Hair thinning is a really nasty side effect of malnutrition.

Hair thinning is a really nasty side effect of malnutrition.

Except for when I am sitting down; I began to get rather paranoid that people would see my thinning hair when I sat down, so opted to stand more often than not.

I remember once, in a desperate attempt to make my hair look better, I dyed it. I dyed it dark, and that looked even worse, so I bought a pack of blonde dye in the hope that I could simply return to my natural color. Apparently one cannot put blonde hair dye directly onto black. 

No, it turned me ginger. As I looked at myself in the bathroom mirror in despair, my younger sister, Beth, came in to grab her make-up bag.

“What have you done to your hair?” she shrieked.

“I just wanted it to go back to my normal color!” I wailed.

“You idiot! You can’t put blonde dye straight on dark dye! That’s it, I’m calling my hairdresser and  booking you an appointment!”

Before I could protest she had done just that; I was booked in that very afternoon to a hair salon in town. To her, and my, surprise, I went.

The hairdresser was very sweet really. She said nothing about the thinness of my hair and only addressed the color issues. Ultimately, she explained to me that the best thing to do for the quality of my hair would be to chop it all off. I simply nodded. I had heard somewhere that cutting hair makes it grow thicker anyway, so maybe this was a good thing all around.

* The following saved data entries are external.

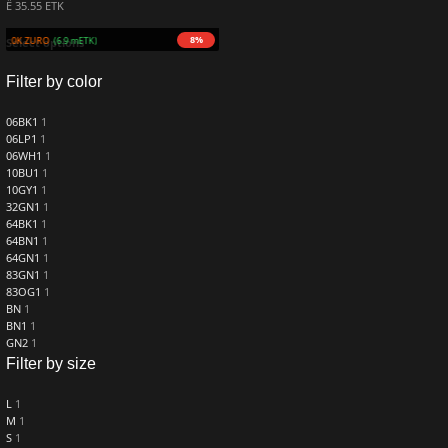
Ë 35.55 ETK
8%
 690.0K ZURO
(6.9 mETK)
Select options
Filter by color
06BK1
1
06LP1
1
06WH1
1
10BU1
1
10GY1
1
32GN1
1
64BK1
1
64BN1
1
64GN1
1
83GN1
1
83OG1
1
BN
1
BN1
1
GN2
1
Filter by size
L
1
M
1
S
1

With short hair and no feminine curves, I looked like a man. I remember once that I entered a women’s toilet in the town shopping center and a woman looked at me and said: “Excuse me Sir, the men’s toilets are the next door down… ” and then, upon looking more closely at me, noticed her mistake and scurried away red-faced. I could not blame her for thinking I was a guy, but I was sad all the same.

Ironically, when the hair on my head started to thin, the hair on my body began to thicken. Lanugo. That’s the soft, downy hair which grows on ones body when one has a bodyweight so low that the body cannot sustain an adequate temperature. The hair on my arms and legs grew thick. Embarrassed by it, I covered them at all times.

In recovery, I wondered if my hair would ever be thick like it used to be, and if the lanugo would go. I am happy to say that both those things have happened. The body is an amazing organism and I am stunned at the extent to which mine rebuilt itself after years and years of malnutrition and misuse. Never underestimate the human body’s ability to recover!

The hair on my head is beautiful again, and my arms are bare; but I worked for it. I ate the foods I knew would help with hair growth, which were also, unfortunately, the very foods that my eating disorder ordered me to avoid. Namely, protein and fat. That was one heck of a challenge, but one that I was motivated to accept. Every mealtime, every snack, every time my eating disorder tried to convince me to skip, I reminded myself why I had to eat:

I eating for my hair. I am eating for my bones. I am eating for my muscles. I am eating for my body. I am eating for my brain. I am eating for my mum. I am eating for my dad. I am eating for my sisters. I am eating for my life.